**** Texto para análise ****

O Superior Tribunal de Justiça (STJ) decidiu manter a condenação do arquiteto e ex-participante do Big Brother Brasil Felipe Prior pelo crime de estupro ocorrido em 2014, na cidade de São Paulo. A pena fixada é de oito anos de prisão, a ser cumprida inicialmente em regime semiaberto.
A decisão foi assinada de forma monocrática pelo ministro Reynaldo Soares da Fonseca no dia 19 de dezembro. Por se tratar de decisão individual, ainda cabe recurso. Apesar da condenação mantida, Felipe Prior responde ao processo em liberdade.
Segundo informações divulgadas pelo G1, a defesa do ex-BBB informou que, até o momento, não irá se manifestar sobre o caso.
O entendimento do STJ confirma decisão anterior do Tribunal de Justiça de São Paulo (TJ-SP). Em setembro de 2024, ao analisar recurso da defesa, desembargadores paulistas aumentaram a pena de seis para oito anos de reclusão, também em regime semiaberto.
Ao todo, Felipe Prior responde a quatro processos por estupro. Dois deles resultaram em absolvição, um teve a condenação confirmada em instâncias superiores e outro ainda aguarda julgamento.
Crime ocorrido em 2014
De acordo com os autos, Felipe Prior e a vítima moravam na Zona Norte da capital paulista e frequentavam o mesmo campus da Universidade Presbiteriana Mackenzie. À época, ele costumava oferecer carona à mulher e a uma amiga em comum.
Conforme a sentença de primeira instância, após uma festa universitária realizada em agosto de 2014, Prior levou as duas colegas de carro. Depois de deixar a amiga em casa, seguiu com a vítima em direção à residência dela. Em uma rua próxima ao local, ele teria iniciado contatos físicos sem consentimento e puxado a mulher para o banco traseiro do veículo.

**** Dados apresentados ****

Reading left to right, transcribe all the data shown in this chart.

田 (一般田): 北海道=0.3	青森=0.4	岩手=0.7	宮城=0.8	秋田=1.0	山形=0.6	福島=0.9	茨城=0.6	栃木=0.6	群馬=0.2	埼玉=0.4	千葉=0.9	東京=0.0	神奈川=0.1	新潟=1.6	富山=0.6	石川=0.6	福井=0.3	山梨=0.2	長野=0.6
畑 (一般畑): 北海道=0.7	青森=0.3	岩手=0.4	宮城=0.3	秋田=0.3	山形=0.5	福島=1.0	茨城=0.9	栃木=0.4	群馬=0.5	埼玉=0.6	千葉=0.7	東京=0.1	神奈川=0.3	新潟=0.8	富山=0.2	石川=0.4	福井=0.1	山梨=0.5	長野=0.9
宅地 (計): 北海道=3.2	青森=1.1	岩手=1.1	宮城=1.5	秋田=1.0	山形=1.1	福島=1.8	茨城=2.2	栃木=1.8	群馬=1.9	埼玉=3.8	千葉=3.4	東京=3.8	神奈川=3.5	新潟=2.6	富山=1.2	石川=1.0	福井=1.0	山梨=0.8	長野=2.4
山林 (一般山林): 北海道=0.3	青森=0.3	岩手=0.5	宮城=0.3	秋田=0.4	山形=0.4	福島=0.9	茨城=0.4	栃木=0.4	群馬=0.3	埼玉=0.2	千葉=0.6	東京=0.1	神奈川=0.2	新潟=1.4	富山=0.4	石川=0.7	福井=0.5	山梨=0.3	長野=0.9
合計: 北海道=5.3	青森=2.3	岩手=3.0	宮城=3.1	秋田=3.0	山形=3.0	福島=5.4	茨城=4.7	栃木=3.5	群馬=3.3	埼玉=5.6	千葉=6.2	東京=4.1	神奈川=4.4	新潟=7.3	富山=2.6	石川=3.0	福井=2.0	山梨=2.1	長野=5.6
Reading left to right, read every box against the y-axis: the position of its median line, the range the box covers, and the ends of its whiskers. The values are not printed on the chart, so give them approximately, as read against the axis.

****

__Verifique a compreensão__.
[A] De acordo com o texto sobre a condenação de Felipe Prior, qual ministro assinou a decisão monocrática do STJ?
[B] Diga se cada afirmação concorda com o texto sobre a condenação de Felipe Prior e cite as palavras do texto que decidem a resposta: (i) O TJ-SP elevou a pena de seis para oito anos. (ii) Felipe Prior está preso enquanto o processo corre. (iii) Dois dos quatro processos por estupro terminaram em absolvição.
[C] Dê continuidade ao texto sobre a condenação de Felipe Prior a partir do ponto em que ele termina.

__Respostas das tarefas__.
[A] O ministro Reynaldo Soares da Fonseca.

[B]
(i) Sim: "aumentaram a pena de seis para oito anos de reclusão".
(ii) Não: "Felipe Prior responde ao processo em liberdade".
(iii) Sim: "Dois deles resultaram em absolvição".

[C]
Ainda segundo a decisão judicial, a vítima não conseguiu reagir por estar alcoolizada, circunstância em que o estupro teria sido consumado.
Situação dos outros processos
Além da condenação mantida pelo STJ, Felipe Prior é citado em outros três processos por estupro:
- Processo em andamento: ação penal ainda sem julgamento, relacionada a uma denúncia de estupro durante uma festa universitária em Biritiba Mirim, no interior de São Paulo, em 2018.
- Absolvição em 2018: em maio deste ano, a Justiça absolveu Prior da acusação ligada ao InterFAU, evento esportivo realizado em Itapetininga. A denúncia afirmava que a vítima teria sido violentada enquanto estava embriagada.
- Absolvição em 2025: em dezembro do ano passado, ele também foi absolvido de uma acusação referente a um caso ocorrido em Votuporanga, em fevereiro de 2015. Embora tivesse sido condenado em primeira instância a seis anos de prisão, os desembargadores entenderam que não havia provas suficientes para manter a sentença.